Mais le nouveau dispositif, ajusté pour l'occasion, n'a manifestement pas vocation à durer indéfiniment. L'objectif est d'accompagner temporairement les internautes afin que ces derniers adoptent de bonnes pratiques sur la toile. En filigrane, il faut comprendre que le mécanisme veut pousser les Français à revenir dans les clous de l'offre légale, qui d'ici là devra encore s'améliorer.

Se projetant dans un hypothétique futur, Pierre Lescure explique qu'à moyen terme, la "démarche pédagogique" de la riposte graduée façon CSA "devrait, si son efficacité se confirme, conduire à un recul des pratiques illicites en cause". Or, puisque ce système "n'a pas vocation à constituer un dispositif pérenne", le rapport envisage "un démantèlement de la réponse graduée d'ici trois à cinq ans".

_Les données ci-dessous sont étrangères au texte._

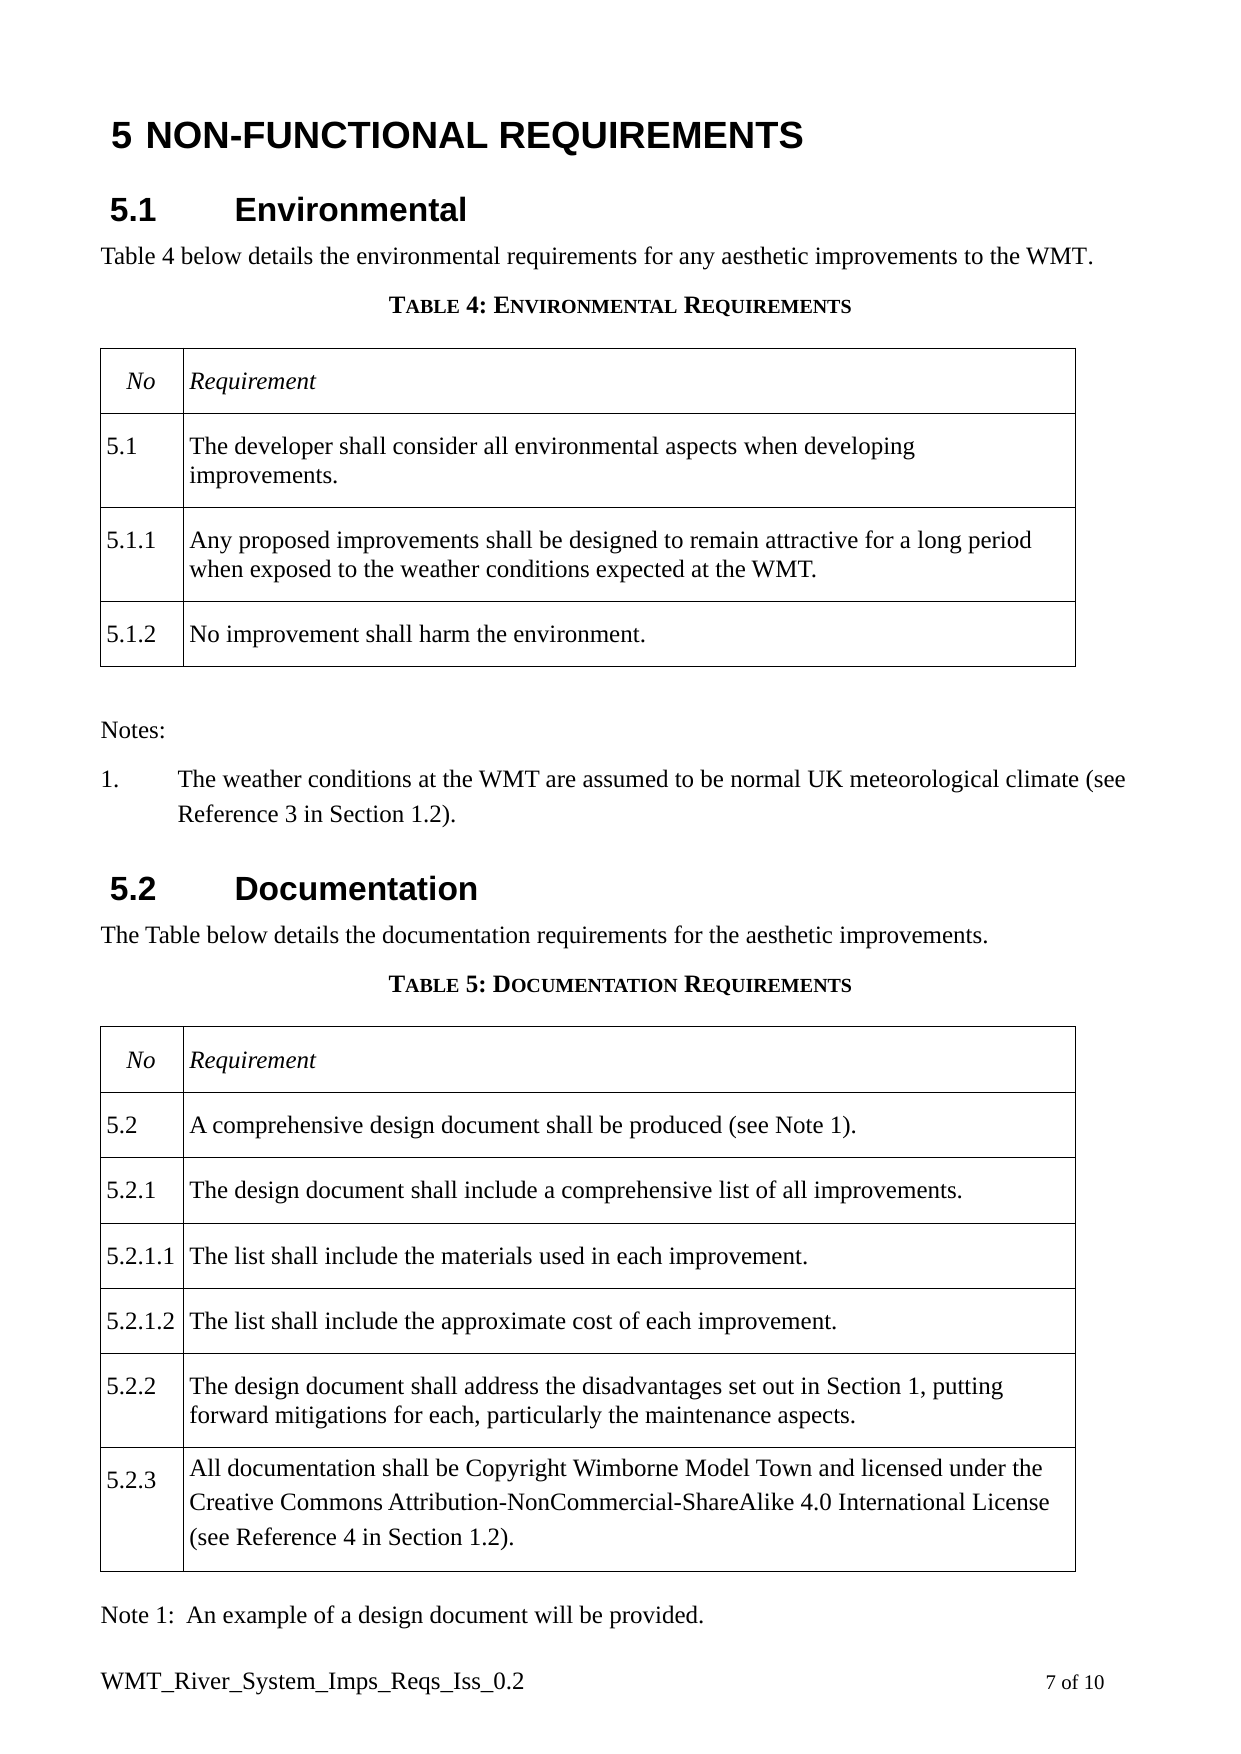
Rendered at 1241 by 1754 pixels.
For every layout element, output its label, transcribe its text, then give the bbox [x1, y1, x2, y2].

table_cell The list shall include the approximate cost of each improvement. [184, 1289, 1075, 1353]
table_header No [101, 1027, 183, 1092]
table_cell 5.2.3 [101, 1448, 183, 1571]
table_cell The developer shall consider all environmental aspects when developing improvements. [184, 414, 1075, 507]
table_header Requirement [184, 349, 1075, 413]
text Note 1: An example of a design document will be provided. [100, 1600, 1140, 1628]
table_cell 5.2.1.1 [101, 1224, 183, 1288]
table_cell A comprehensive design document shall be produced (see Note 1). [184, 1093, 1075, 1157]
text Notes: [100, 715, 1140, 744]
table_cell 5.1 [101, 414, 183, 507]
table_cell All documentation shall be Copyright Wimborne Model Town and licensed under the Creative Commons Attribution-NonCommercial-ShareAlike 4.0 International License (see Reference 4 in Section 1.2). [184, 1448, 1075, 1571]
subtitle Table 5: Documentation Requirements [100, 969, 1140, 998]
table_cell No improvement shall harm the environment. [184, 602, 1075, 666]
text 1. The weather conditions at the WMT are assumed to be normal UK meteorological climate (see Reference 3 in Section 1.2). [100, 764, 1140, 828]
table_cell The list shall include the materials used in each improvement. [184, 1224, 1075, 1288]
table_cell 5.2 [101, 1093, 183, 1157]
table_cell The design document shall address the disadvantages set out in Section 1, putting forward mitigations for each, particularly the maintenance aspects. [184, 1354, 1075, 1447]
text Table 4 below details the environmental requirements for any aesthetic improvements to the WMT. [100, 241, 1140, 269]
subtitle NON-FUNCTIONAL REQUIREMENTS [100, 113, 1140, 156]
table_header Requirement [184, 1027, 1075, 1092]
subtitle Environmental [100, 190, 1140, 228]
table_cell 5.2.1.2 [101, 1289, 183, 1353]
table_cell The design document shall include a comprehensive list of all improvements. [184, 1158, 1075, 1222]
table_cell 5.2.1 [101, 1158, 183, 1222]
table_header No [101, 349, 183, 413]
table_cell 5.1.2 [101, 602, 183, 666]
subtitle Documentation [100, 869, 1140, 907]
text The Table below details the documentation requirements for the aesthetic improvements. [100, 920, 1140, 949]
table_cell 5.2.2 [101, 1354, 183, 1447]
table_cell 5.1.1 [101, 508, 183, 601]
table_cell Any proposed improvements shall be designed to remain attractive for a long period when exposed to the weather conditions expected at the WMT. [184, 508, 1075, 601]
subtitle Table 4: Environmental Requirements [100, 290, 1140, 319]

Bien entendu, cette perspective ne se réalisera que si les résultats escomptés sont constatés dans les faits, via une "diminution du nombre d'infractions détectées et donc une baisse du nombre d'avertissements envoyés", en partant du principe que cette baisse signifie un basculement vers l'offre légale et non un déplacement des usagers vers d'autres formes d'échange (streaming, téléchargement direct, réseaux privés…).

Le délit de contrefaçon demeure

Mais même à supposer que la riposte graduée gérée par le CSA disparaisse, le délit de contrefaçon demeurera. Car en effet, le nouveau dispositif imaginé par Pierre Lescure n'a aucunement pour objectif de se substituer à un autre dispositif. C'est exactement comme du temps de la Haute Autorité. La riposte graduée vient compléter l'action pénale.

"Les ayants droit conservent la possibilité de poursuivre en contrefaçon les internautes qui téléchargent illégalement sur les réseaux P2P". Et les sanctions maximales restent gigantesques : 3 ans de prison et 300 000 euros d'amende. Lorsqu'elles sont commises en bande organisée, les peines grimpent à 500 000 euros d'amende et 5 ans de prison.

Cependant, il n'est manifestement pas question de cibler l'internaute du dimanche avec ce mécanisme. C'est du moins le souhait de Pierre Lescure, qui souhaite que les parquets n'engagent "des poursuites pour contrefaçon que lorsqu’il existe des indices sérieux et concordants tendant à prouver l’existence d’un enrichissement personnel ou collectif, dans le cadre d’un réseau contrefaisant".